HELENA — Planes flying across the mountains is a common sight now, but that has not always been the case. The first flight across the Continental Divide took off from Helena on Sept. 30, 1911. The pilot was 19-year-old Cromwell Dixon.
At the time of Dixon’s flight, planes were a novelty.
“These guys were strapped into basically a kitchen chair in a rickety old plane, with a propeller behind them and an engine in front of them,” Martin Kidston said. “You can just imagine what that would be like.”
Kidston wrote “Cromwell Dixon: A Boy and his Plane,” which details the life and flights of the young pilot.
According to an article in the 2009 Autumn edition of “Montana: The Magazine of Western History”, Dixon was hired on to the Curtiss Exhibition Company, which was a group of aviators that traveled and performed in air shows across the country.
Dixon ended up in Montana to perform in shows, first in Missoula, then in Helena.
Flying in the early 1900s was not safe.
“The pressure was on them to fly faster and farther, and do more and more dangerous tricks, because that’s what the crowd came to want,” Kidston said. “It cost many of these gentlemen their life.”

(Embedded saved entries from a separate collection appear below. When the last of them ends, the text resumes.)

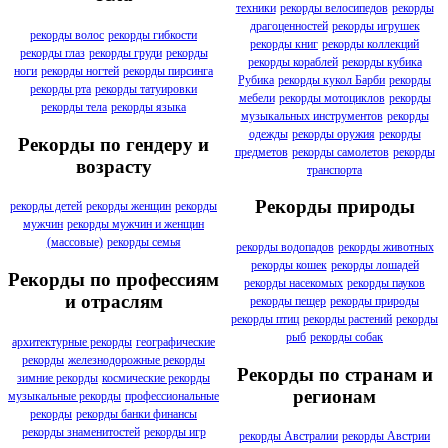
техники
рекорды велосипедов
рекорды
драгоценностей
рекорды игрушек
рекорды волос
рекорды гибкости
рекорды книг
рекорды коллекций
рекорды глаз
рекорды груди
рекорды
рекорды кораблей
рекорды кубика
ноги
рекорды ногтей
рекорды пирсинга
Рубика
рекорды кукол Барби
рекорды
рекорды рта
рекорды татуировки
мебели
рекорды мотоциклов
рекорды
рекорды тела
рекорды языка
музыкальных инструментов
рекорды
одежды
рекорды оружия
рекорды
Рекорды по гендеру и
предметов
рекорды самолетов
рекорды
возрасту
транспорта
Рекорды природы
рекорды детей
рекорды женщин
рекорды
мужчин
рекорды мужчин и женщин
(массовые)
рекорды семья
рекорды водопадов
рекорды животных
рекорды кошек
рекорды лошадей
Рекорды по профессиям
рекорды насекомых
рекорды пауков
и отраслям
рекорды пещер
рекорды природы
рекорды птиц
рекорды растений
рекорды
рыб
рекорды собак
архитектурные рекорды
географические
рекорды
железнодорожные рекорды
Рекорды по странам и
зимние рекорды
космические рекорды
регионам
музыкальные рекорды
профессиональные
рекорды
рекорды банки финансы
рекорды знаменитостей
рекорды игр
рекорды Австралии
рекорды Австрии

A New York Times article from Oct. 1, 1911 said Dixon’s historic flight across the Continental Divide took off from the Lewis and Clark Fairgrounds at 2:08 pm on Sept. 30, 1911. He flew about 17 miles and landed at Blossberg at 2:34 pm.
While that might not sound like much today, it was a huge feat at the time.
“A lot of people flew in the midwest where the ground was flat and the air was relatively stable on a sunny day,” Kidston said. “As we all know here in the Rocky Mountains, the air can be rather turbulent at times, and unpredictably so. So, it proved that airplanes could fly at elevation and also at times in rough turbulence.”
Dixon’s flight in Helena was one of his last. He died on Oct. 2, 1911, when his plane crashed in Spokane.
You can still find Dixon’s name in the Helena area—Cromwell Dixon Campground sits atop the Continental Divide, and Cromwell Dixon Lane is just west of the Helena Regional Airport—but otherwise, Kidston said Dixon’s legacy has largely been forgotten.
“He was part of the evolution of flight here in the United States, and I think he kind of deserves a little bit of credit for that,” Kidston said.